Jesus’ missioning of the 72 disciples in Luke’s Gospel (Lk 10:1-12) reminds us in no uncertain terms that the call to ministry inherent in our baptism is most definitely a mission—one that involves reaching out and engaging others. The church is so much more than its brick and mortar, its doctrines and morality, as important as those are. The exercise of ministry as mission involves more than maintaining institutions—no matter how basic they may be, like the parish, Catholic charities or the Jesuit university where I work.
Ministry as mission means ongoing engagement beyond the comfortable associations of our language, culture, social class, age, gender or sexual orientation. In the Hebrew Scriptures, the number 72 stands for all the nations of the earth and recalls the biblical teaching about the universal, all-inclusive scope of God’s love for humanity. It is to that vast, diverse world that Jesus sent his very first followers and to which he still sends them, sends us, today.
As followers of Jesus, our engagement with others as we find them—people of other religions, races, languages—should be shaped by certain attitudes. The first one is dependence on God and not on our human maneuvering. A second is authenticity and honesty, not strategic planning and the careful attention to metrics that is so much in vogue today. To proclaim the Gospel is first and foremost the communication of anexperience of Christ himself—as St. Paul says, “to know only Christ and him crucified” (1 Cor 2:2). To communicate the Gospel is to offer people the opportunity to experience an event in the form of a personal encounter with the living God. It is not, fundamentally, the imposition of doctrines—no matter how true the rules and no matter how righteous.
The most effective way to open others to an experience of the living God in Jesus is by giving a credible witness of God’s love.
To know Christ is to experience something that happens in one’s heart and total being. The surpassing knowledge of God proposed by St. Paul is a relationship with God, friendship with God in God’s very self. Arguments and persuasion by reasoning alone are not enough. While the methods of effective communication and organizational planning can help out efforts to evangelize, accomplishing the mission of the church or of any other Christian organization has to be the result of God’s grace working in the imaginations, wills and most authentic desires of those doing the outreach and in those to whom the outreach is directed.
The most effective way to open others to an experience of the living God in Jesus is by giving a credible witness of God’s love. Unless the agents themselves—and by this I mean all of the baptized—practice what they preach, walk the walk, the outreach is merely cosmetic and the results will be nonexistent or short lived.
Today’s renewal of the church and of our own faith has to begin with the realization that we need to grow in a life of daily prayer that puts us in contact with the living God in Jesus and the Holy Spirit. We are all called and sent in our own way. This depends on our age, particular calling, profession, socio-economic status and so on—but we are called and sent, nevertheless, like the 72 disciples of Luke’s Gospel.

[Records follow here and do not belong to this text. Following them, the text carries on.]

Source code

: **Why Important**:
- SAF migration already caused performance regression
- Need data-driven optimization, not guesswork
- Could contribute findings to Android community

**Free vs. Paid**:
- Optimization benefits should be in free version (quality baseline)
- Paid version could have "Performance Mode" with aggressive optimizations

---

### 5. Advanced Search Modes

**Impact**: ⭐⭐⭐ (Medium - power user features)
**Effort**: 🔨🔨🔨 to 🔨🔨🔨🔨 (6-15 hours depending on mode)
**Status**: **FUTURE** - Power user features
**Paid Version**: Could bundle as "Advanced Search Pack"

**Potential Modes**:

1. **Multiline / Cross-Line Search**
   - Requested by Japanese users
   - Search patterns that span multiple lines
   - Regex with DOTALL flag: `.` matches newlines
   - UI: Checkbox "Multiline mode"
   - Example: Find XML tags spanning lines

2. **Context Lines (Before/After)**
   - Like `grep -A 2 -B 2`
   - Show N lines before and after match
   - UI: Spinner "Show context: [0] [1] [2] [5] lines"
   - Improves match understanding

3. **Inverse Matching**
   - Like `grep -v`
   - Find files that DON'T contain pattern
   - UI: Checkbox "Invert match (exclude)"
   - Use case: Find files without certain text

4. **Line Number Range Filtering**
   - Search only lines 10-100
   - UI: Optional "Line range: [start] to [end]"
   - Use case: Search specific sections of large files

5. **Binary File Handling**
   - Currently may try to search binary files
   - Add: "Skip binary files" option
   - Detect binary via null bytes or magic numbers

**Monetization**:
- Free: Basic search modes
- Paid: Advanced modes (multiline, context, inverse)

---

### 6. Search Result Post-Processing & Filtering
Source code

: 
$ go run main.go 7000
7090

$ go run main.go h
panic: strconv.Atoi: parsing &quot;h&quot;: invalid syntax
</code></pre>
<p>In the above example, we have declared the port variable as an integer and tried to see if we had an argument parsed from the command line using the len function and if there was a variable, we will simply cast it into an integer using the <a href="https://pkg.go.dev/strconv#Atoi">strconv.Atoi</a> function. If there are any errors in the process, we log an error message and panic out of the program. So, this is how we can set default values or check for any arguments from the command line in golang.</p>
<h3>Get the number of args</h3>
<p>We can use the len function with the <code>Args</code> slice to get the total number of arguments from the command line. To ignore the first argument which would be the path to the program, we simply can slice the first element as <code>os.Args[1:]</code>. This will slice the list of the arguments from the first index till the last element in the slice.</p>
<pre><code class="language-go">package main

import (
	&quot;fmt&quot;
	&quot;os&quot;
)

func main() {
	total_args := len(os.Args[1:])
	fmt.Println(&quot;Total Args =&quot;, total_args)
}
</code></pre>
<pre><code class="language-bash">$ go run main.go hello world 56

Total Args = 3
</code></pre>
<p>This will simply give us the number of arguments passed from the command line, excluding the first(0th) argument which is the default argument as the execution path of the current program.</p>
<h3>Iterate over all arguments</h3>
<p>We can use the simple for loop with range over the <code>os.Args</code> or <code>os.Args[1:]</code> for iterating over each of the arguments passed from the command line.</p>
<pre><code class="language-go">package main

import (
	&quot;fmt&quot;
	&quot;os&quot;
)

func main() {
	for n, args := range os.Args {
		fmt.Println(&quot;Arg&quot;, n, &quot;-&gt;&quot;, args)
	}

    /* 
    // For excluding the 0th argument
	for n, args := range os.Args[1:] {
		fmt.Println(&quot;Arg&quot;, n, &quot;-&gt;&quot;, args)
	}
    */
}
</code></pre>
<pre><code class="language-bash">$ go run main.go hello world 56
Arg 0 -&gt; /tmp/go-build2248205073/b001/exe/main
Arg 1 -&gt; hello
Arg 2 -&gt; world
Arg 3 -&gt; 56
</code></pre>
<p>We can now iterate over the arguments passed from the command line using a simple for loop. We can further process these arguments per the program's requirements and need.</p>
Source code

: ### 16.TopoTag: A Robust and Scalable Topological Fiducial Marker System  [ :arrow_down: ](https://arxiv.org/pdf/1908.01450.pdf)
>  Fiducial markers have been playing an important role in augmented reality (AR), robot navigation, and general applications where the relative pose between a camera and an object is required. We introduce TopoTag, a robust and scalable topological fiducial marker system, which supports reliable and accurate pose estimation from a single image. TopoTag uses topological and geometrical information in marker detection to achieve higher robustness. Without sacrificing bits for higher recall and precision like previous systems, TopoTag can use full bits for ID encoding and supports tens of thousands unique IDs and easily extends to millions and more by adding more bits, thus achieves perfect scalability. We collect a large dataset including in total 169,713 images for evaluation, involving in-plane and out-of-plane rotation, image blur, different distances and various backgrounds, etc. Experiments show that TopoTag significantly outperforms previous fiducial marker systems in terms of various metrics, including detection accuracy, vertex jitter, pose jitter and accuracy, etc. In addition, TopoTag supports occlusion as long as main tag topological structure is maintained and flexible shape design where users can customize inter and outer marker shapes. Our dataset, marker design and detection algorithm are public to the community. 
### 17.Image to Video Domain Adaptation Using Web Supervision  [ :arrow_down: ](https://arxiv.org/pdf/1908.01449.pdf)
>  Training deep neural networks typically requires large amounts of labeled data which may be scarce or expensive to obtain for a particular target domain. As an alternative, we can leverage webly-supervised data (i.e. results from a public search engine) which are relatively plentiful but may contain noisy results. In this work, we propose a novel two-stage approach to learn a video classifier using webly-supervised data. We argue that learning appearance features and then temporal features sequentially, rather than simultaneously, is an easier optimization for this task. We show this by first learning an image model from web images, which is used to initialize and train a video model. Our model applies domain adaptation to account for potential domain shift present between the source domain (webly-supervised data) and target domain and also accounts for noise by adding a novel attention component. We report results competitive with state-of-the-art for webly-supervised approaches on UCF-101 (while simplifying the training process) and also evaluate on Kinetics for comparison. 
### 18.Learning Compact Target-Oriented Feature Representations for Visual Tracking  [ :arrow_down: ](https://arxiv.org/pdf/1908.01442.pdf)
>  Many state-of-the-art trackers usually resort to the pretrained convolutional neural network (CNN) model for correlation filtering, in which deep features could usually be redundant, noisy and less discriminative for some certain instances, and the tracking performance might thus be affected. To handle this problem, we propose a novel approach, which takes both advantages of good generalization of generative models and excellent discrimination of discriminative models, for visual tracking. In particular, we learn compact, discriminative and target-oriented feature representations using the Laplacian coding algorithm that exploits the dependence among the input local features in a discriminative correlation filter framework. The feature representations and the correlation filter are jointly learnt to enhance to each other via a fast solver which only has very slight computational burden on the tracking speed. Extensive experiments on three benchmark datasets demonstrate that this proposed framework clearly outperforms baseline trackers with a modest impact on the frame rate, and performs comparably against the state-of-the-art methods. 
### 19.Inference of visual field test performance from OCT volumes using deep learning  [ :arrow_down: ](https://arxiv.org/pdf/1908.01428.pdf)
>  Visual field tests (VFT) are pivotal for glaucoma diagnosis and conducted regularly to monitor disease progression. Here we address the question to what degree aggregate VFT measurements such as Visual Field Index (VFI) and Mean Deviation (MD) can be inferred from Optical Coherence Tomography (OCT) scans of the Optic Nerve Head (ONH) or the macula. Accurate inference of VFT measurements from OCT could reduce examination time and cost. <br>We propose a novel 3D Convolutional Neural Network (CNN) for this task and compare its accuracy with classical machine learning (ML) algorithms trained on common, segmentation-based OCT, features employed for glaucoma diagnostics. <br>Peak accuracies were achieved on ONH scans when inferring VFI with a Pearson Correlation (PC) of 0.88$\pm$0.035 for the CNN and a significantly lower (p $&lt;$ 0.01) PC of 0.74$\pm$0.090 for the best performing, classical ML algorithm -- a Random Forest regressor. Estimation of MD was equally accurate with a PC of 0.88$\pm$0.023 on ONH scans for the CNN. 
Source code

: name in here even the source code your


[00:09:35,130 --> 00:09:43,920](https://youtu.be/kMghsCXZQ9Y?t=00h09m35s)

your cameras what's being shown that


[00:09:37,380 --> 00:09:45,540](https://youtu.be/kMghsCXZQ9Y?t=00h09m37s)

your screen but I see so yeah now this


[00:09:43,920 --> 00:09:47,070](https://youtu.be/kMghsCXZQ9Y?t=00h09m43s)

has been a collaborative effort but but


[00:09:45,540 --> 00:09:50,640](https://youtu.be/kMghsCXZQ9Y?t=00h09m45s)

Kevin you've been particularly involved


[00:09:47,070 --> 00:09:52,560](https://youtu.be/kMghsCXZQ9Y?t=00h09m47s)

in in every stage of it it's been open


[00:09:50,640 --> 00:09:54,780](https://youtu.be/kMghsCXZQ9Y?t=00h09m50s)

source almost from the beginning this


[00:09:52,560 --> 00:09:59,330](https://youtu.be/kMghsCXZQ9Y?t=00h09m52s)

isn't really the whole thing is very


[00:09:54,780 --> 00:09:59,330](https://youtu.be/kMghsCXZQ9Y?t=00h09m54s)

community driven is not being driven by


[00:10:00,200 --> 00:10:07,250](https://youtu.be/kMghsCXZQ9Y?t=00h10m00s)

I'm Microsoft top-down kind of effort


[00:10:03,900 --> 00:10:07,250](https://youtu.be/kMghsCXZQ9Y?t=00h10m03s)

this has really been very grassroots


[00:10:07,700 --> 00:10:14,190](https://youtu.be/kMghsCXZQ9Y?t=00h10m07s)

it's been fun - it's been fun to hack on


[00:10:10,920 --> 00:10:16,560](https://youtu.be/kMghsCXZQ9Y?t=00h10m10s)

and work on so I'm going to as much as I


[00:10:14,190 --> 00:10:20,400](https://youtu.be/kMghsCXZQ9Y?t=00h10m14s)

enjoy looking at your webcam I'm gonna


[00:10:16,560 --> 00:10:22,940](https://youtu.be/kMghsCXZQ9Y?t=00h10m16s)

The renewal of the church envisioned by the Second Vatican Council was exciting but also deeply bothersome to many Catholics who had gotten used to a church that was locked in tradition, self-referential and fixed in its thinking. The renewal of Vatican II’s call for change under Pope Francis’ vigorous leadership proposes something else that is exciting but enormously challenging: to choose to follow Christ of the Gospels always requires courage, a willingness to change and risk-taking. That is why by insisting on the need for this kind of faith-filled grit and modeling it for us, Pope Francis is rattling our cages.